At this point it has to be emphasized that focusing on non-redundant queries in ground-typed normal form is not a limitation of our work. In contrast! As we also show in our paper, every arbitrary GraphQL query can be rewritten into a non-redundant, ground-typed query that is guaranteed to produce the same result. For the necessary rewriting rules refer to Proposition 3.9 in our paper.
Given our positive finding regarding the constant time delay, we can also infer the following property of the GraphQL language: The time required to produce the complete query result (for any non-redundant query in ground-typed normal form) depends linearly on the size of this result. This is another highly desirable property of a query language!
The only caveat regarding the latter finding is that there are cases in which the size of the result of a GraphQL query depends exponentially on the size of the query. For a simple example, consider querying data with a GraphQL schema whose query type has a field that allows us to retrieve data about a person, say Alice; this data has a scalar field name with value Alice and another field knows with an array of two data objects about two other persons; each of these data objects also has a knows field referring back to Alice. Then, for a query of the form
start { knows { knows { ... { knows { name } } ... } } }
in which 2xN knows fields are nested, the result contains the value Alice 2^N times! In other words, increasing the size of the query linearly (adding two more levels of nesting in each step) will cause the size of the query result to increase exponentially. This is not just a theoretical issue. In the introduction of our paper we describe an experiment in which we have observed the issue when querying the public GraphQL API of Github. As a sidenote, and in all fairness to the GraphQL language, such an exponential result size blow-up is possible in many query languages (all that it needs is the possibility of expressing conjunctive queries).
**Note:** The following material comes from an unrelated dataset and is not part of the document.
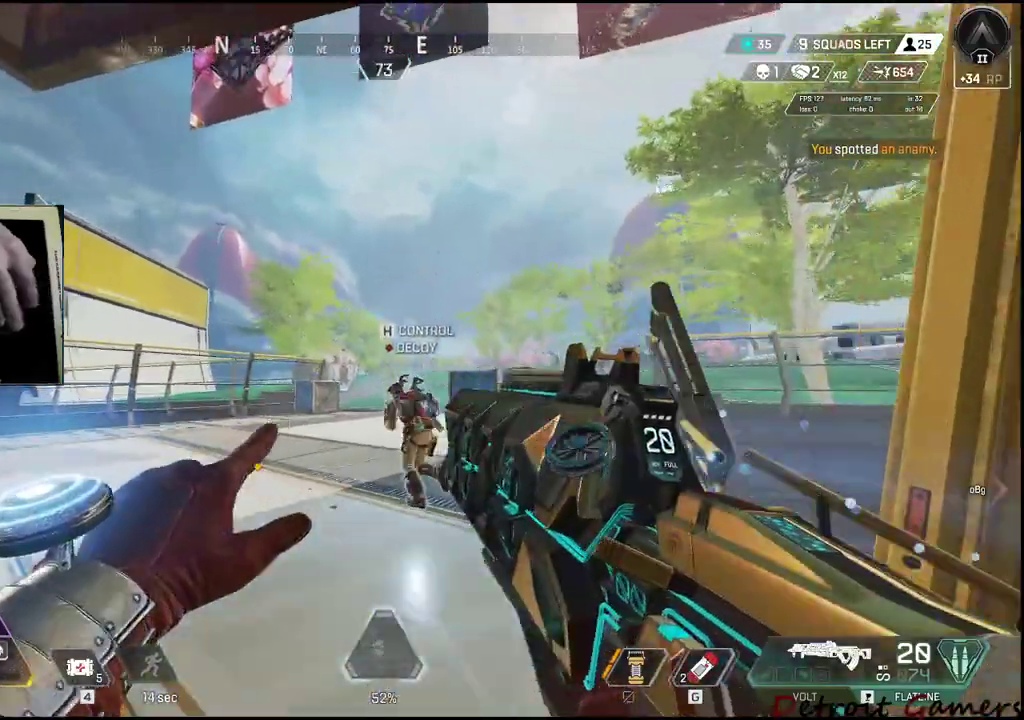
{"keys": ["d"], "events": [[200, "d", "down"], [216, "a", "up"]]}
While we are the first to formally quantify the possible extend of the result size blow-up of GraphQL, the basic issue of potentially huge results has been recognized before in the GraphQL community. Existing approaches to address this issue are to restrict queries i) based on their nesting depth, ii) based on a calculation of the maximum possible number of result nodes at each level of the nesting depth, or ii) based on some cost estimation or complexity estimation for which users have to provide various cost factors for different elements of GraphQL schemas. Notice that all these approaches use heuristics and none of them takes into account the actual data being queried. As a consequence, these approaches fall short in providing a robust solution for the issue as they can fail in both directions: discarding requests for which the response may be of a manageable size, and allowing requests for which producing the complete response is too resource intensive.
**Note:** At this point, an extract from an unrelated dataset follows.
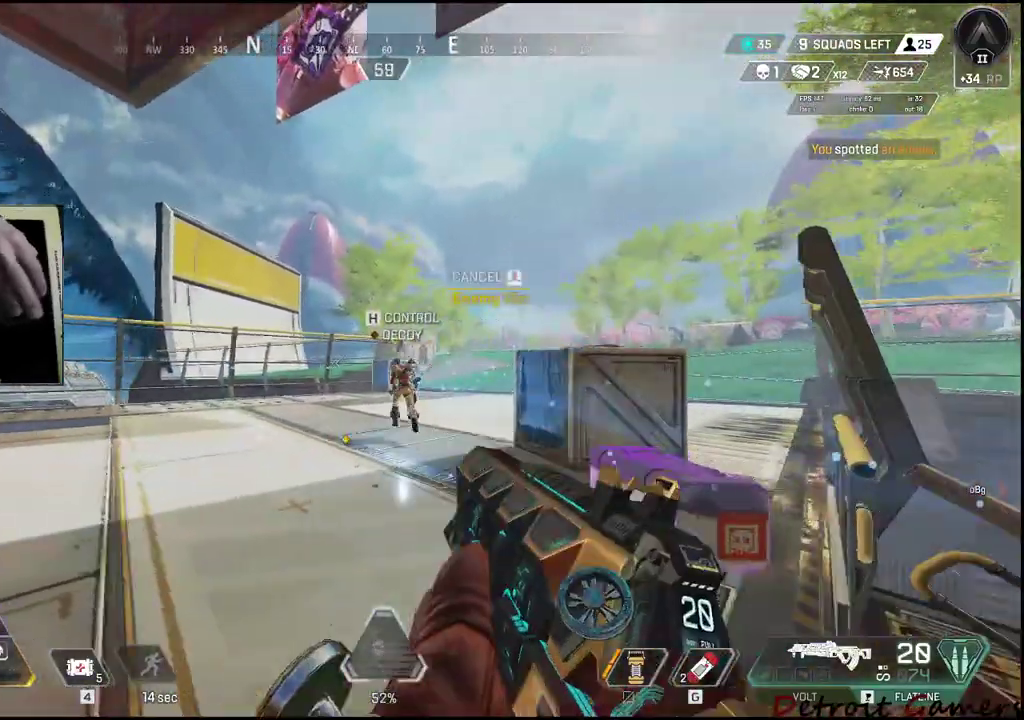
{"keys": ["a"], "events": [[233, "a", "down"], [233, "w", "down"], [333, "d", "up"], [333, "w", "up"]]}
Instead of relying on data-agnostic heuristics and estimates, we introduce an approach which is accurate. This approach comes in the form of an algorithm that returns the exact size of the result of any given non-redundant GraphQL query in ground-typed normal form (see above) over any possible data set (without actually producing this query result). We use this algorithm to prove that the result size can be computed in an amount of time that depends only linearly on the product of the query size times the data set size. Hence, our algorithm achieves this complexity bound. The idea of the algorithm is to recursively consider every subquery and add up the sizes of results of the subquery for every part of the queried data for which the subquery has to be evaluated. During the recursive process, data objects are labeled with the result sizes of subqueries evaluated at them. These labels are then used to avoid the repeated calculation of subquery result sizes.
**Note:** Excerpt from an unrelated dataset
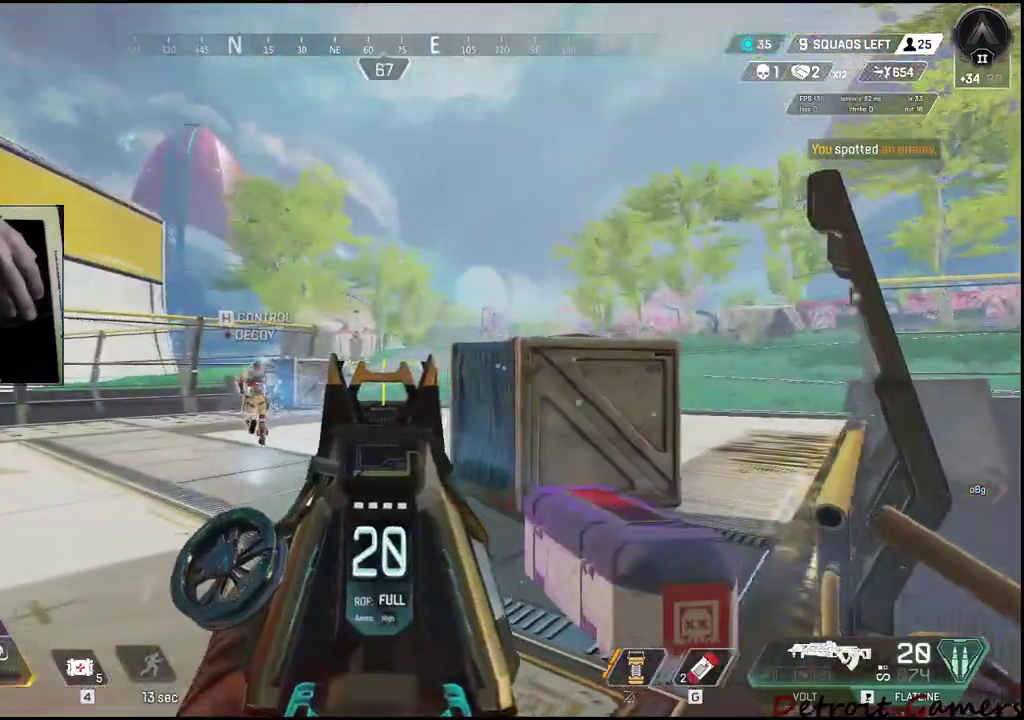
{"keys": [], "events": [[216, "a", "up"], [216, "d", "down"], [350, "d", "up"]]}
As an example, consider some simple example data that may be illustrated as the following graph of objects (where the node named r in the graph corresponds to the query object that would have to be specified in a GraphQL schema for this data).
Moreover, consider the following GraphQL query.
query { start { advisor { univ { name } } friend { univ { name } } } }
Apparently, the result of this query over our example data would be the following JSON object.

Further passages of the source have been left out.